Vijay Mallya arrives at the Westminster Magistrates Court in London for a hearing in his extradition case.(HT Photo)

The Indian government has submitted more than 2,000 pages of material related to financial offences allegedly committed by businessman Vijay Mallya, whose extradition case came up before the Westminster Magistrates Court here on Thursday.

The chief magistrate, Emma Arbuthnot, set September 14 as the next date of hearing after Mallya’s team sought time to go through the material, some of which was delivered to the team on Wednesday. Mallya’s bail conditions will continue till December 4, the date for the full extradition hearing to begin. 

Mark Summers, lawyer for the Crown Prosecution Service that is representing India, told the court there was “excellent cooperation” from the Indian government, and based on the material submitted, a prima facie case had been established against Mallya.

 “We are ready to proceed to a full hearing,” Summers said. He told the magistrate the prosecution is keen for the hearing to begin earlier than December 4.

Vijay Mallya seen outside the Westminster Magistrates Court in London for a hearing in his extradition case. (HT Photo)

Mallya, exempted from appearing in court, attended the hearing and gave non-committal responses to waiting journalists: “Let the CBI provide the evidence they have. We will also state our case. We are in court now, I have nothing more to say.”

This was the third “case management hearing” after Mallya’s arrest and bail on April 18 and a hearing on June 13. Mallya’s legal team is scheduled to submit evidence related to the grounds it has raised to oppose his extradition.

The material submitted by New Delhi included an assurance about prison conditions in India (in some previous cases, the person whose extradition was sought had opposed it on the grounds that Indian prison conditions were not up to the required standard).

The Indian high commission said the documents included charge-sheets, supplementary charge-sheets, non-bailable warrant of arrest, evidence and witness statements. 

“Evidences regarding the falsities and misrepresentations made by Mr Vijay Mallaya and officials of the Kingfisher Airlines have also been provided.  The UK side are satisfied with the material supplied by the Indian agencies and will be used by them appropriately during the extradition proceedings,” the mission said. 

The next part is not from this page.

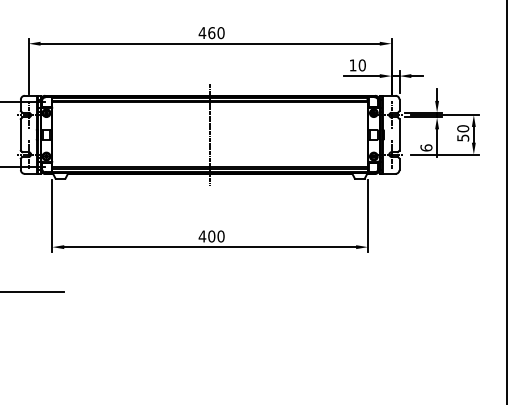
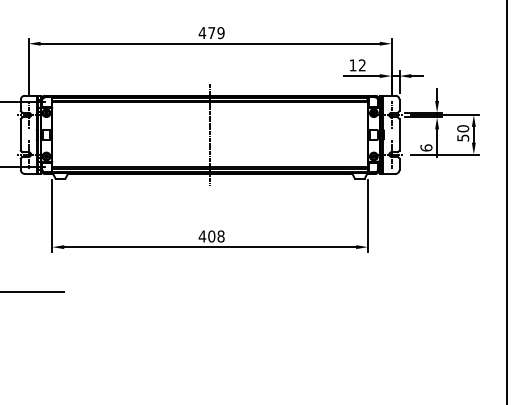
text at (216, 33): 460 -> 479
text at (361, 65): 10 -> 12
text at (220, 236): 400 -> 408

Mallya’s team sought time to study the material and suggested that besides the scheduled date of December 4, the court retain the option of scheduling it for April next year. 

Unlike previous extradition cases that were unsuccessful because of the quality of paperwork or evidence that did not hold up in British courts, Indian sources said all necessary steps were taken to ensure there are no gaps in the Mallya case.